■ EXERCISE OBJECTIVE
Scan the entries and tally the lines that include the string "hochladen". Reply with the figure alone.

[Page-level text extractions]

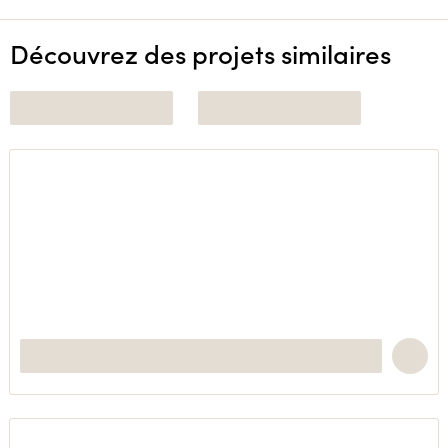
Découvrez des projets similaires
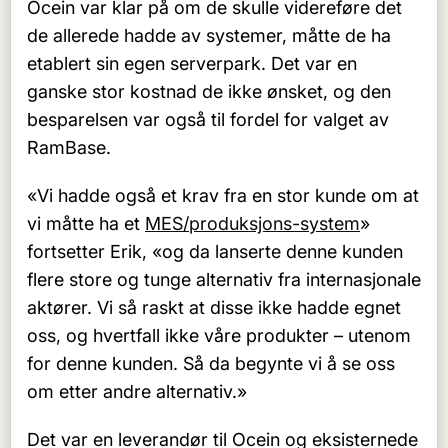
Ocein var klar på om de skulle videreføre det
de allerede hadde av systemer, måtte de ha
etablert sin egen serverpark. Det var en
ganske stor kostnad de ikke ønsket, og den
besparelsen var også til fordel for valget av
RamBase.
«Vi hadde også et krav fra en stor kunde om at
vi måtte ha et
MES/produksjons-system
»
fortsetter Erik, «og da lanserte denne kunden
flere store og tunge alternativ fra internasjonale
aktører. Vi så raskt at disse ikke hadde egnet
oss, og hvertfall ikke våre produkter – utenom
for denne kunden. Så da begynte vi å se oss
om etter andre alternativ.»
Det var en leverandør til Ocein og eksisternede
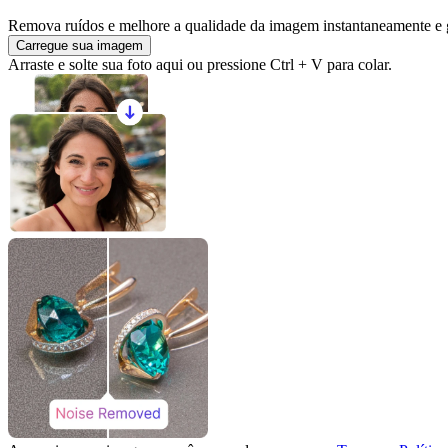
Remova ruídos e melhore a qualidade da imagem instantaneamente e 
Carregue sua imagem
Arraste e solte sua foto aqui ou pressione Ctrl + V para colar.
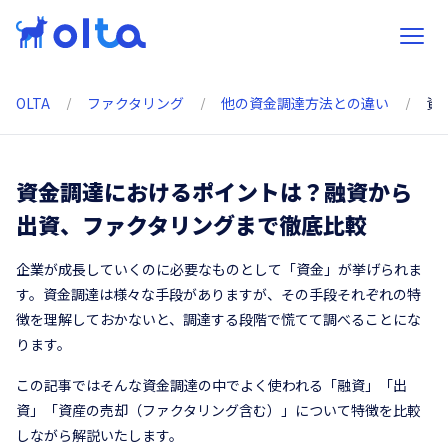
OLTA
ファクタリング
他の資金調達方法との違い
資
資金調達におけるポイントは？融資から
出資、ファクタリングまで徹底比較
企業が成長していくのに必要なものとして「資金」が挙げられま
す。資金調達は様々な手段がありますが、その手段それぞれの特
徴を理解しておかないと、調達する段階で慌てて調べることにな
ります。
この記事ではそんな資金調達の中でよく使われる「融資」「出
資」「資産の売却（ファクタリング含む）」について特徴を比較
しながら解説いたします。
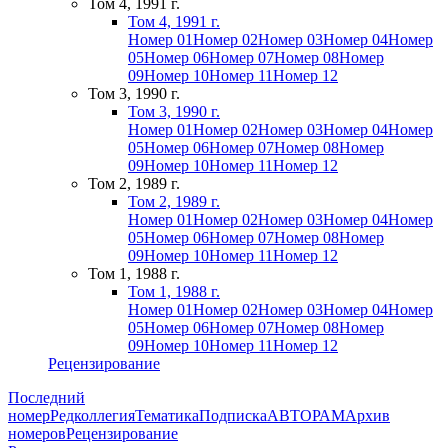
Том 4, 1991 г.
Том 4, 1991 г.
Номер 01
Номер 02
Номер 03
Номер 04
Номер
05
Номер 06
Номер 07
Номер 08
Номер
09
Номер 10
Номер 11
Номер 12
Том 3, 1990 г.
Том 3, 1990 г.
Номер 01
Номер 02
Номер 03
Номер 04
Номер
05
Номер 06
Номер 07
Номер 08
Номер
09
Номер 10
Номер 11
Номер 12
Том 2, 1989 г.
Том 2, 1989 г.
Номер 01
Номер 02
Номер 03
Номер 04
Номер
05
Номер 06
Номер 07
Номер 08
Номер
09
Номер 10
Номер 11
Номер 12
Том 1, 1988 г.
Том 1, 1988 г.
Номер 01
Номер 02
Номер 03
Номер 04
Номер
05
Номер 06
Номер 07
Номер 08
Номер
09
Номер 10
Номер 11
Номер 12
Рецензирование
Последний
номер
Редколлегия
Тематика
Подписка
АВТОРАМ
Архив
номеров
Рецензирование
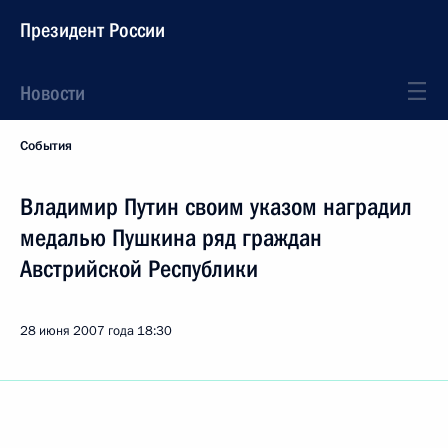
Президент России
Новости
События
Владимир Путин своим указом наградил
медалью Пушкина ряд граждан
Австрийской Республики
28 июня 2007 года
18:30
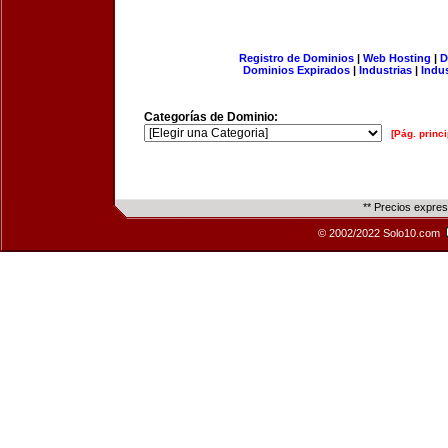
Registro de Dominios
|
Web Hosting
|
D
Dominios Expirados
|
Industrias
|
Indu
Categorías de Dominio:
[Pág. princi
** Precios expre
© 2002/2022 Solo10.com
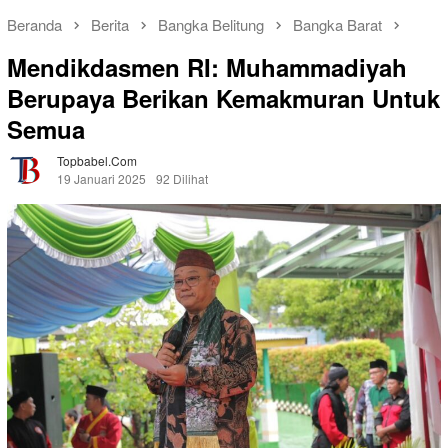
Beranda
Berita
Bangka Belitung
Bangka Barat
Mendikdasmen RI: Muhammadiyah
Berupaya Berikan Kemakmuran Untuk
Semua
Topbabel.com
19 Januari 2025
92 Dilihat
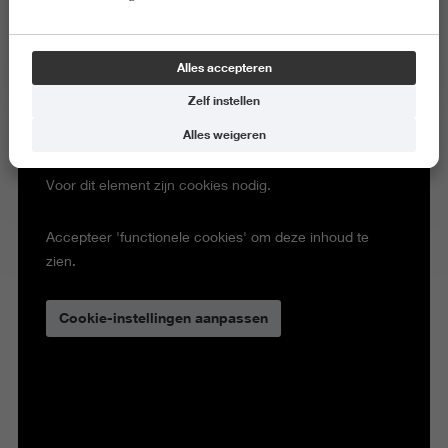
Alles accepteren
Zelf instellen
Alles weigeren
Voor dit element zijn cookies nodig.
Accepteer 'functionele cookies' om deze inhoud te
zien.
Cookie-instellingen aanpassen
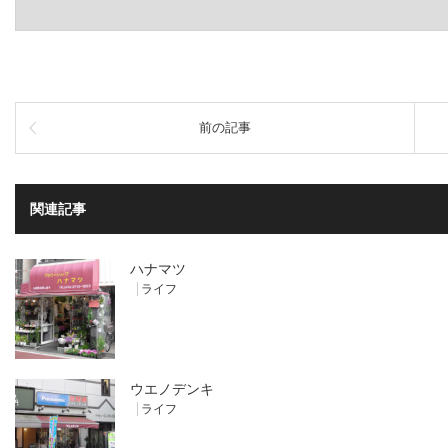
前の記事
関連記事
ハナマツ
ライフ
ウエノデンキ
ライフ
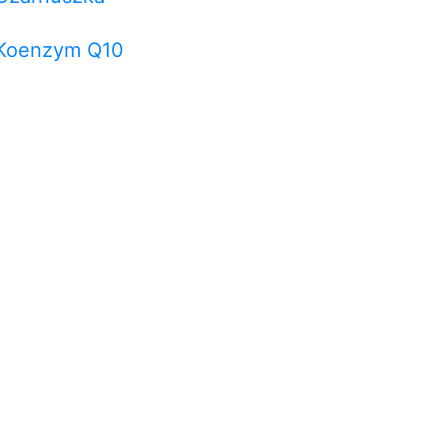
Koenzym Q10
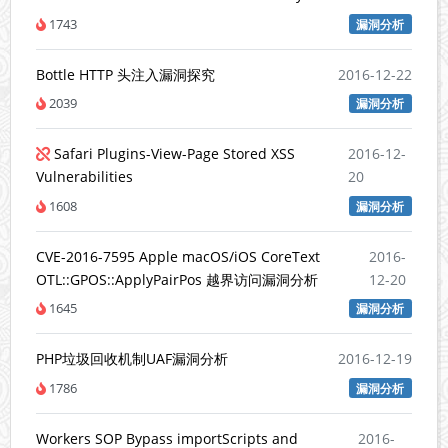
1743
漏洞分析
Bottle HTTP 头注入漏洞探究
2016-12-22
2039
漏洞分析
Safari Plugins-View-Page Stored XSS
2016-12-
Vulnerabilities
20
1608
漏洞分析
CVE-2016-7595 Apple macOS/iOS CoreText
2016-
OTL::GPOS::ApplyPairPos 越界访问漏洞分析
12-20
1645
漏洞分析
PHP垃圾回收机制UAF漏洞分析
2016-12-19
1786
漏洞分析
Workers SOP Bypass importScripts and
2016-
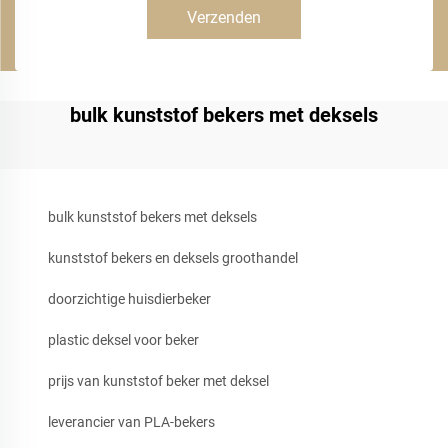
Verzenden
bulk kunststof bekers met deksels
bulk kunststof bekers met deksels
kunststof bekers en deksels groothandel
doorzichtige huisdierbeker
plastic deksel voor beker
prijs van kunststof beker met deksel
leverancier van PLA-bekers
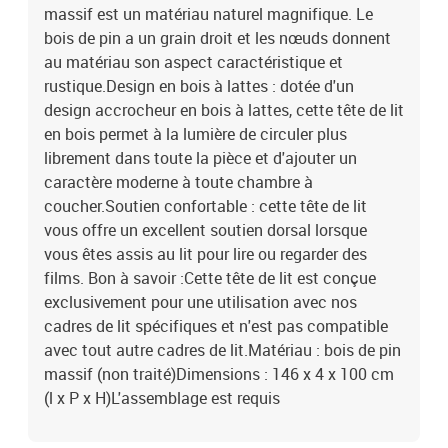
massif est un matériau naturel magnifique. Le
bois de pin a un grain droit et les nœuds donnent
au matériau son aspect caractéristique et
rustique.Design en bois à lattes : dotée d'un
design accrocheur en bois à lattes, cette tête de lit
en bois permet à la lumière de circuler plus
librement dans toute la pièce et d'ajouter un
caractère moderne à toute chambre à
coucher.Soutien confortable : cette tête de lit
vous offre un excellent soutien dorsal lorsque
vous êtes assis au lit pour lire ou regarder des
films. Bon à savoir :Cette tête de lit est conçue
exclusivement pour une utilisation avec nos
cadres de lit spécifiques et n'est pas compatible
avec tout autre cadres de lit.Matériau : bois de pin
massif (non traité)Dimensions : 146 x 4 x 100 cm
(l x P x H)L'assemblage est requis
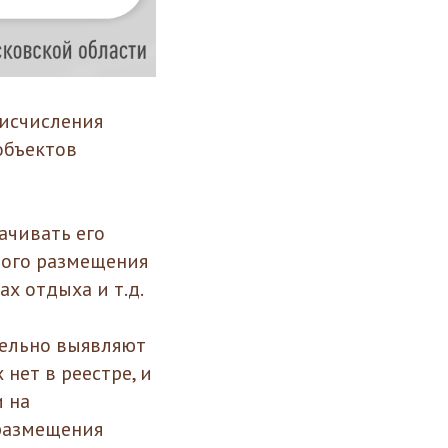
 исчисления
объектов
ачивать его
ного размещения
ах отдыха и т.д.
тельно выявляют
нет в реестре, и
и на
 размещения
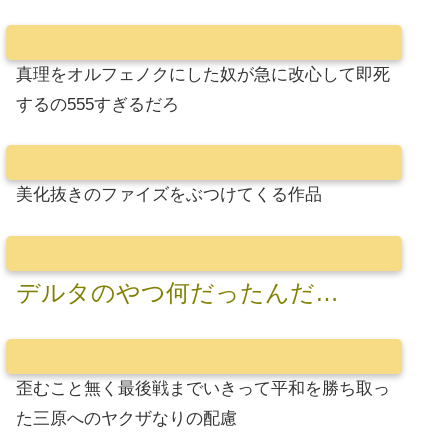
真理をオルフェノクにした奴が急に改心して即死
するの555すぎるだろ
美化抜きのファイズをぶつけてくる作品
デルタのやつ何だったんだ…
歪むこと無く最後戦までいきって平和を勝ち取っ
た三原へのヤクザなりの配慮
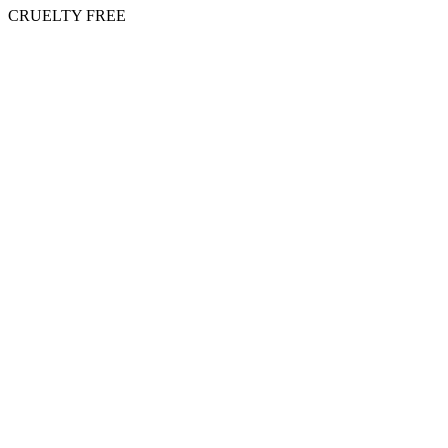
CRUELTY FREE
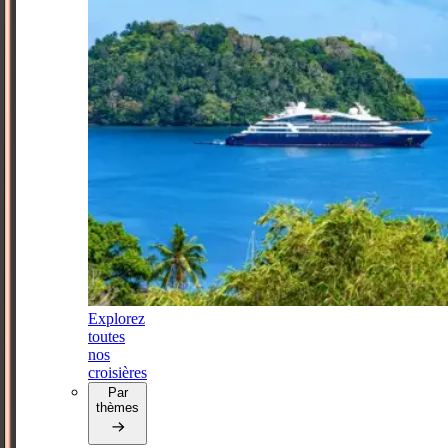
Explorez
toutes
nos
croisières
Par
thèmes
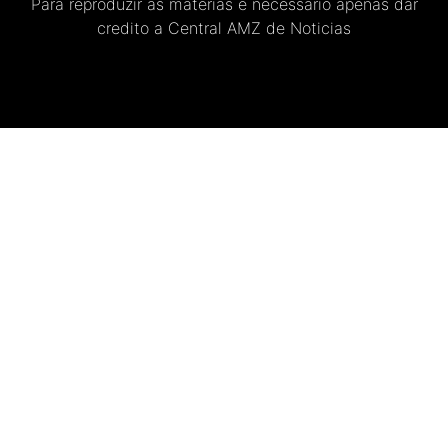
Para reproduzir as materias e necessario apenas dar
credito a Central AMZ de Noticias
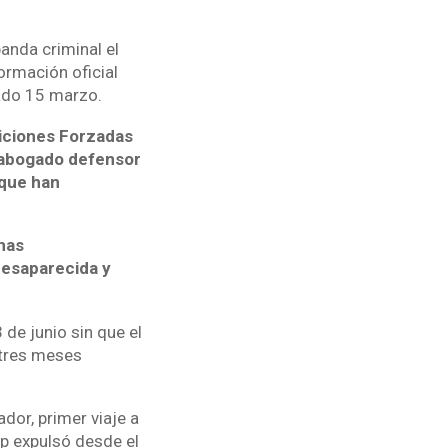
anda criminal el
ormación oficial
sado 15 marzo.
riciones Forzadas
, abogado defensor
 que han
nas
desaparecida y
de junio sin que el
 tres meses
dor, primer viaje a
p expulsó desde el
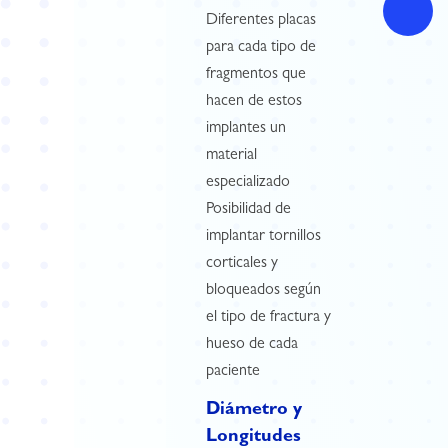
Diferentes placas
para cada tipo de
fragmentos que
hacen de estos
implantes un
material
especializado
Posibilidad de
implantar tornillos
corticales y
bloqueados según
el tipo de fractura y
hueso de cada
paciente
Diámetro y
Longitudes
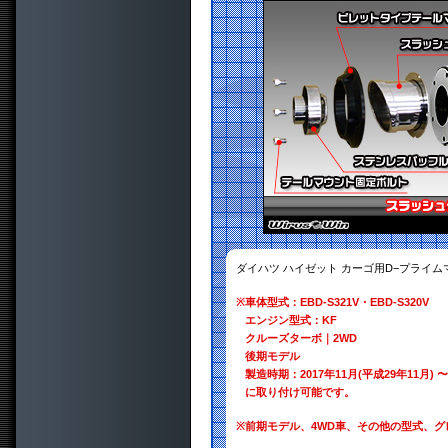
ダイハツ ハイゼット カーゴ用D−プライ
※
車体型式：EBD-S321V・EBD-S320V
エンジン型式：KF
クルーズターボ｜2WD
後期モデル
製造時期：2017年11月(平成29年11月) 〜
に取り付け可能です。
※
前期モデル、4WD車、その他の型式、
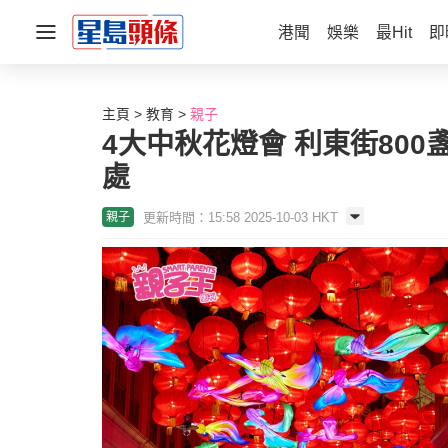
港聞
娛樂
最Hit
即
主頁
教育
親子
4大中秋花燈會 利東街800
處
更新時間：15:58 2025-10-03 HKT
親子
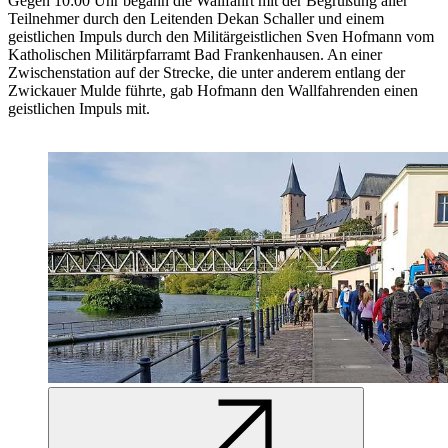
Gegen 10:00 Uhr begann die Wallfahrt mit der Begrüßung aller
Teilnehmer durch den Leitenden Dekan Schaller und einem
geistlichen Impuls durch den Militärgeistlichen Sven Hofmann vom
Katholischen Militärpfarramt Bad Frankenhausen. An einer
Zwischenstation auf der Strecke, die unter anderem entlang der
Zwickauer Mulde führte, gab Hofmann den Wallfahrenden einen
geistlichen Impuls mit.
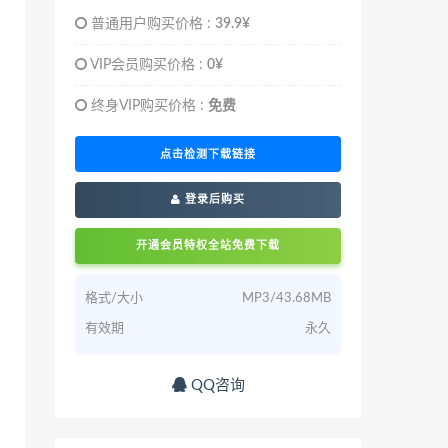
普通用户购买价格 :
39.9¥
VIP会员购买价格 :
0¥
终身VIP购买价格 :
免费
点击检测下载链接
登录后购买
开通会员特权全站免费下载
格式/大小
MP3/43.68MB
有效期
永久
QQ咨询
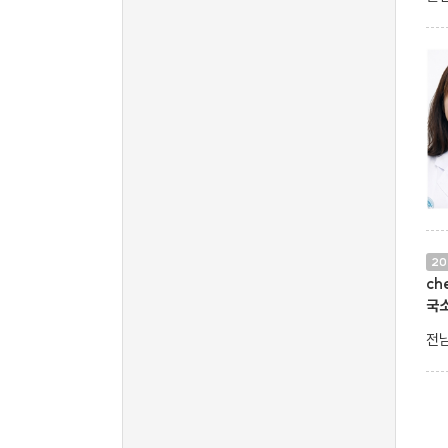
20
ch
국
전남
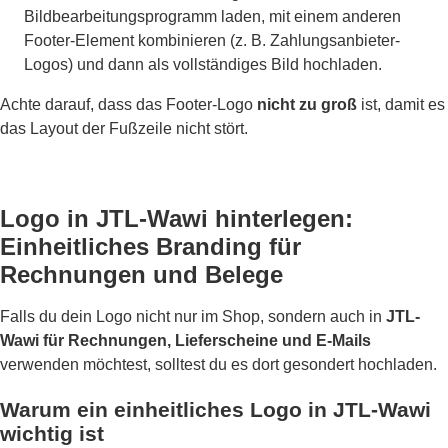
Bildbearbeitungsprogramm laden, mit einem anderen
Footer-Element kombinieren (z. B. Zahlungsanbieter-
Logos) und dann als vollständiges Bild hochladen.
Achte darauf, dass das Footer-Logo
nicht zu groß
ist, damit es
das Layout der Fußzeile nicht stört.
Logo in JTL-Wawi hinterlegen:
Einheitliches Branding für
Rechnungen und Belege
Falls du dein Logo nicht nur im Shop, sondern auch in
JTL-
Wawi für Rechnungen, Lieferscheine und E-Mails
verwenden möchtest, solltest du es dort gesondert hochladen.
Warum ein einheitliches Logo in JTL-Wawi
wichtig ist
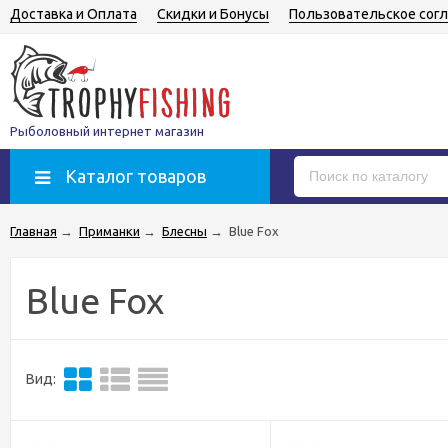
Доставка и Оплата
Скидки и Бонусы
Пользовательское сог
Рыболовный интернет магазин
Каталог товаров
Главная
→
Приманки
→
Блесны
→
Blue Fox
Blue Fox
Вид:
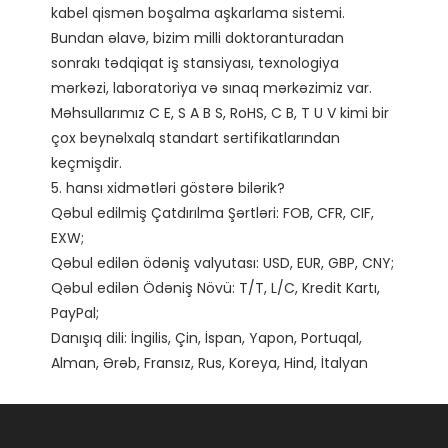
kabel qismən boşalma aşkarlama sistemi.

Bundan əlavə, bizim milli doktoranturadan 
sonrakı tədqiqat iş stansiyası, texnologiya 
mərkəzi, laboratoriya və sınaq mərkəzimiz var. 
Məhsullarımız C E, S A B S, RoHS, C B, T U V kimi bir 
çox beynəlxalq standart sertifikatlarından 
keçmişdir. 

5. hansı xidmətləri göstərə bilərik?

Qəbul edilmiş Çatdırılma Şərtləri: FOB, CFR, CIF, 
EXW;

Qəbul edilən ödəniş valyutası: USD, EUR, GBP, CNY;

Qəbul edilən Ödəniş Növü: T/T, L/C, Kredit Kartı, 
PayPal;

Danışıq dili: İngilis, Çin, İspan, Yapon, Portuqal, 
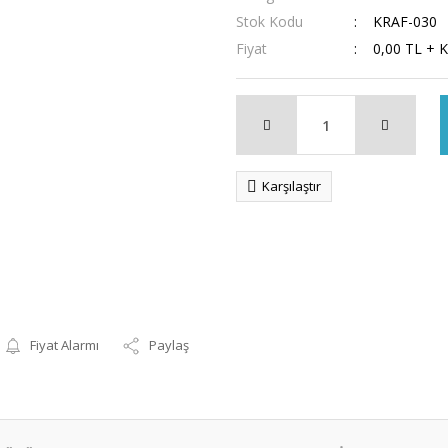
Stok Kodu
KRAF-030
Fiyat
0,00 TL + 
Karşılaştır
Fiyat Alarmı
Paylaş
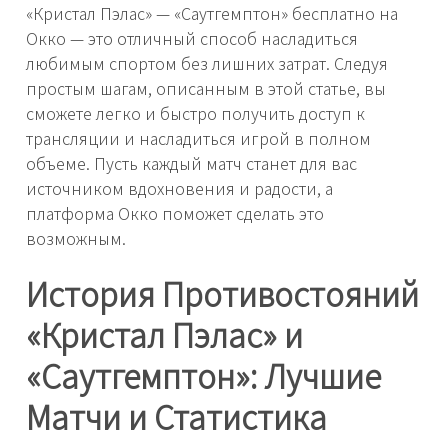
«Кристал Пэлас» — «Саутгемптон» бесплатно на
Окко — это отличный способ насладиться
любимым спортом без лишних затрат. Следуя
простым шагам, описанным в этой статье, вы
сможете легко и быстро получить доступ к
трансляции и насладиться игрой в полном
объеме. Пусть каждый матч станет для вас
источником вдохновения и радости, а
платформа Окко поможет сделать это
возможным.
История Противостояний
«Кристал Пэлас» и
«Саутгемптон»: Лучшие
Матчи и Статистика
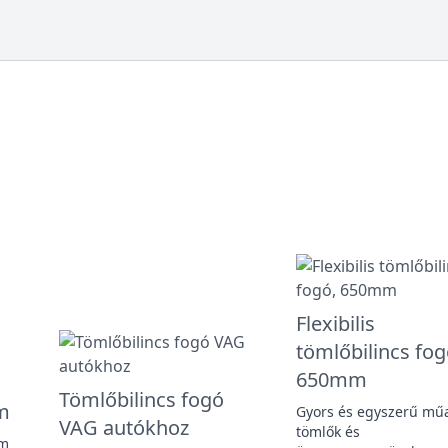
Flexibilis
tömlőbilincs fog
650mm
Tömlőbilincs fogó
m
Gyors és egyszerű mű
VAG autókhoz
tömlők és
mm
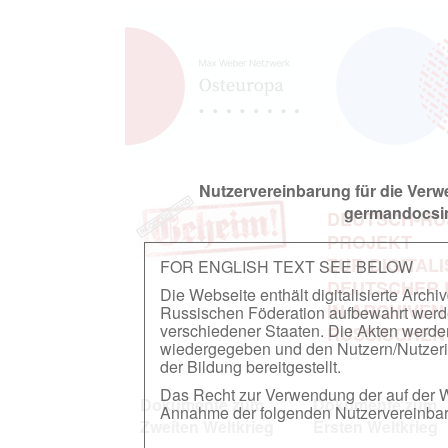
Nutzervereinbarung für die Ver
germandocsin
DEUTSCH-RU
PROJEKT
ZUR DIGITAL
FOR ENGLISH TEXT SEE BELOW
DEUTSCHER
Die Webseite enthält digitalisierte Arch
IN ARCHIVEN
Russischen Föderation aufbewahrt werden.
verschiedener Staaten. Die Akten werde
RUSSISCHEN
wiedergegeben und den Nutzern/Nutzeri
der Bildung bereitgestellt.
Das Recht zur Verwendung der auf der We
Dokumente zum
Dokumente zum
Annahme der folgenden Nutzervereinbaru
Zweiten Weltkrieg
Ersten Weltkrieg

■ ANSWER BOX
2